O velório de Glauber, no mesmo Parque Lage onde ele filmou Terra em transe e Joaquim Pedro de Andrade Macunaíma, parecia um grande momento épico de seus filmes. Cinema, música, teatro e política em transe: os que o amavam e o odiavam, os que ele amou e odiou, com intensidade, reconheciam seu gênio e choravam a perda monumental. A noite inteira, manhã adentro. O enterro saiu a pé pela Rua Jardim Botânico e caminhou mais de três quilômetros sob o sol até o Cemitério São João Batista, onde Glauber teve um funeral de herói. No dia seguinte, voando para Florianópolis para participar do show de encerramento de um festival de música da TV Catarinense, eu pensava em Glauber olhando as nuvens da janela do avião. Sempre fomos muito amigos, desde a estréia de Deus e o diabo na terra do sol no Rio de Janeiro, mas foi nos seus últimos anos que estivemos mais próximos: pouco mais que 400 metros, entre meu apartamento na Avenida Vieira Souto e o dele, na esquina da praia com Joaquim Nabuco, onde ele morava com a mulher Paula Gaetán, uma linda loura colombiana, e seus filhos Ava Iracema e Erik Aruak. Nos encontrávamos freqüentemente caminhando na calçada da praia e outras vezes ele me recebia em casa, de camisolões marroquinos ou pijamas, para longas conversas e diversos baseados.

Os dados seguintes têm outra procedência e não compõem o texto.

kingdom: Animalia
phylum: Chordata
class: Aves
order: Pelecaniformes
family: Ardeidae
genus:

Glauber foi para mim e para muitos mais que um amigo, uma espécie de “guru cultural”, assim como Vinícius de Moraes tinha sido para os jovens músicos e letristas de minha geração. Nos últimos anos, os mais sofridos de Glauber, à beira do abismo, ele dizia sofrer pelo Brasil, somatizando em seu corpo as dores e doenças do país. Sua pequena obra-prima, o curta Di Cavalcanti, é premiado em Cannes mas proibido judicialmente no Brasil pela família do pintor, que considerou a homenagem ofensiva. Aos 42 anos, pobre e doente, com seu último filme — A idade da Terra — fracassado e incompreensível, mudou-se para Portugal, onde adoeceu para a morte. Glauber não tinha saída: muitas vezes pensei, não que ele se mataria, mas que se deixaria morrer. “Não conseguiu firmar o nobre pacto entre o cosmo sangrento e a alma pura, gladiador defunto mas intacto, tanta violência mas tanta ternura.”

Os versos de Mário Faustino, ditos pelo poeta agonizante de Terra em transe, pareciam ter sido escritos para Glauber morto. Em Florianópolis, à noite, na praça em frente ao mar, 20 mil jovens assistem ao show de encerramento do festival, com transmissão ao vivo pela TV. Quando o apresentador Cacau Menezes me chamou ao palco, o público aplaudiu, agradeci e gritei o poema no microfone e depois disse: “A perda de Glauber Rocha é tão grande que eu não vou pedir para ele um minuto de silêncio. Vou pedir um minuto de... esporro total!!!!” O público explodiu, gritou e assobiou e urrou, glauberianamente. O general João Figueiredo, que havia prometido prender e arrebentar os que se opusessem à sua abertura política, vai levando aos trancos e barrancos o processo de redemocratização. Há mais liberdade e, entre
bombas e atentados, as forças políticas se reorganizam, a economia cresce, o país respira e produz. Os artistas vivem um momento de efervescência criativa.